Texte fourni
○ ○ ○ ○ ○ ○ ○

Pour permettre aux citoyen·ne·s de comprendre les enjeux et de se mobiliser face au projet de loi Travail, Attac et les Économistes atterrés ont rédigé un Petit guide de résistance à la loi Travail XXL.

Les réformes qui depuis plus de 30 ans ont flexibilisé l’emploi en France n’ont pas permis de lutter efficacement contre le chômage. Au contraire, elles ont précarisé l’emploi, aliéné le travail et fragilisé l’économie. Avec son projet d’ordonnances, Emmanuel Macron veut aller encore plus loin en soumettant le travail aux exigences du patronat et de la finance.

[2/9]  Les ordonnances, c’est légal, légitime et démocratique !

Pourquoi réformer le code du travail par ordonnances ? « Pour des raisons d’efficacité et de rapidité », a déclaré Emmanuel Macron.

En effet, ça va vite, trop vite. Les Assemblées commencent par voter une « loi d’habilitation », sorte de vague déclaration d’intentions. Puis le gouvernement rédige tranquillement les ordonnances à l’abri des regards indiscrets, et les publie après signature par le président. La beauté de la chose est là : les ordonnances s’appliquent dès leur publication. Le Parlement doit à la fin ratifier des textes déjà en vigueur. C’est légal, puisque c’est prévu par l’article 38 de la Constitution. Reste à savoir si c’est légitime…

« Il a été élu pour ça »

Emmanuel Macron a obtenu 24 % des voix au premier tour de la présidentielle, il a été ensuite élu par défaut contre Marine Le Pen. L’Assemblée a été élue avec une participation inférieure à 50 %, une première dans l’histoire de la République. Malgré l’« état de grâce » et la béatitude amorphe des grands médias, les sondages d’opinion montrent une majorité (61 %) de personnes opposées aux ordonnances.

« C’est légitime »

Ça peut l’être pour des textes purement techniques, où la procédure d’ordonnances allège le travail des Assemblées. Mais pas pour des dispositions majeures comme celles ici discutées : la procédure réduit le rôle du Parlement au simple enregistrement. Comme pour le 49-3, un refus de ratification des ordonnances signifierait une épreuve de force entre l’Assemblée et l’exécutif : peu probable avec la majorité écrasante, servile et inexpérimentée dont dispose Emmanuel Macron.

« C’est démocratique ! »

○ ○ ○ ○ ○ ○ ○

Données d'entrée
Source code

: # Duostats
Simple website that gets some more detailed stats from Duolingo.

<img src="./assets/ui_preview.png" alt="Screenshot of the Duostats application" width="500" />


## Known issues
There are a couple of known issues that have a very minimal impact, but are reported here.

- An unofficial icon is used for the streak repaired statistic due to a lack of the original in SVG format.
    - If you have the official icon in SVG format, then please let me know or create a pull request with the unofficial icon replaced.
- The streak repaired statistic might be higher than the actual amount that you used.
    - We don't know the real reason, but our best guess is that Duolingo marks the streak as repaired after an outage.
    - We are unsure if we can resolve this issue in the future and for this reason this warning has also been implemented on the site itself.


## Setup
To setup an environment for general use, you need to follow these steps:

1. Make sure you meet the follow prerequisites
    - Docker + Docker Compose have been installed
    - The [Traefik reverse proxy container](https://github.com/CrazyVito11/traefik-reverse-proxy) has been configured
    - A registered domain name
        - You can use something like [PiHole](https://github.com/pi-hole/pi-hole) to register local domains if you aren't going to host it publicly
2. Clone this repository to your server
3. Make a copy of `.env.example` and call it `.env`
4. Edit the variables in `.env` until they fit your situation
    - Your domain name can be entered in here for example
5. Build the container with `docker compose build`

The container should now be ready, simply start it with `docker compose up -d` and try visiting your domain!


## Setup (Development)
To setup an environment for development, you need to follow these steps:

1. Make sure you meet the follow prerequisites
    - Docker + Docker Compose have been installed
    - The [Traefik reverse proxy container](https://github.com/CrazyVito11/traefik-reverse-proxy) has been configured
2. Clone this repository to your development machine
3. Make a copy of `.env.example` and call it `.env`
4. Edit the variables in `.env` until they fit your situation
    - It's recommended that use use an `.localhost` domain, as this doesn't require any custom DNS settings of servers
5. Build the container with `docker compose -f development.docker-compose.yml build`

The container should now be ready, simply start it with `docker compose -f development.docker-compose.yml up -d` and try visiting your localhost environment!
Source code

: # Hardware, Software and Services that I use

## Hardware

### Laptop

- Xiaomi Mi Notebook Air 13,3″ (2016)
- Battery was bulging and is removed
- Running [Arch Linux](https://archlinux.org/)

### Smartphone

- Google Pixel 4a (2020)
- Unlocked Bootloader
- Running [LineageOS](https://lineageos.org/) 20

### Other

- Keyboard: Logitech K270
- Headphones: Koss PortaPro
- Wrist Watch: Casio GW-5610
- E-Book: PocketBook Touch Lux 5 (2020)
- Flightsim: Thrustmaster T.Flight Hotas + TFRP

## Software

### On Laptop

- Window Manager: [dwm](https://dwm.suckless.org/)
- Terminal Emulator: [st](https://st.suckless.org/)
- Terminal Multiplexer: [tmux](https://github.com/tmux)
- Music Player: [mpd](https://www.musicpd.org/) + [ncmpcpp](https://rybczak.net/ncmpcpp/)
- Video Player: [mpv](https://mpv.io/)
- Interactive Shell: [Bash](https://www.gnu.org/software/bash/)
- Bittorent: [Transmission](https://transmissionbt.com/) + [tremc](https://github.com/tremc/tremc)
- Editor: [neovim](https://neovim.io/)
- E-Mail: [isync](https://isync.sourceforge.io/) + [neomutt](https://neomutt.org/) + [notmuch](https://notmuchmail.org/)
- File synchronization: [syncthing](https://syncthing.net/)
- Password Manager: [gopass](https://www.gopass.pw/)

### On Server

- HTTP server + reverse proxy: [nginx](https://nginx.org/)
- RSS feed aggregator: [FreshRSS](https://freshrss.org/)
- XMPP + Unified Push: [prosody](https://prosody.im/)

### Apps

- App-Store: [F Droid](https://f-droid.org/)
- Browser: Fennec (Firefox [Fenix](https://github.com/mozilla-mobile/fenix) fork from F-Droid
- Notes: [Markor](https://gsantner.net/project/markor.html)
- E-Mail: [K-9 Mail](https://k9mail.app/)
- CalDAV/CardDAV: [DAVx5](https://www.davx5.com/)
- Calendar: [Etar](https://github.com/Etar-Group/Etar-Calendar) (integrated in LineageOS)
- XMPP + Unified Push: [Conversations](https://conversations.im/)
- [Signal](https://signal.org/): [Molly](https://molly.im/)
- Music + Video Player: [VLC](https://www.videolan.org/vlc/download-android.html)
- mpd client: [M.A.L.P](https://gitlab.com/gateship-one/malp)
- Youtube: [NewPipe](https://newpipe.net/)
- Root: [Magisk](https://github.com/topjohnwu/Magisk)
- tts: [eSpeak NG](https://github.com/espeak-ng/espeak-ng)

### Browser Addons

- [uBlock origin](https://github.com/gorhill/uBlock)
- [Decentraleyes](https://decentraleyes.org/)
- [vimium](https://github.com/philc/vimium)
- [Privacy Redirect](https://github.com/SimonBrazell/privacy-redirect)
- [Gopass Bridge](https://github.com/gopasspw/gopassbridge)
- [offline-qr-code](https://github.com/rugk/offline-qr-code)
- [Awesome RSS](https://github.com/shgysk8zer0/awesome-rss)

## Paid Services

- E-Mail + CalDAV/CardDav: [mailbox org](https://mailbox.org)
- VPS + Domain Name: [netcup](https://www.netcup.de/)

○ ○ ○ ○ ○ ○ ○

Répondez aux questions suivantes à l'aide du texte fourni.
1. Quel article de la Constitution prévoit la procédure des ordonnances ?
2. Quel pourcentage des voix Emmanuel Macron a-t-il obtenu au premier tour de la présidentielle ?
3. Selon les sondages d'opinion cités, quelle proportion de personnes s'oppose aux ordonnances ?

1. L'article 38.
2. 24 %.
3. 61 %.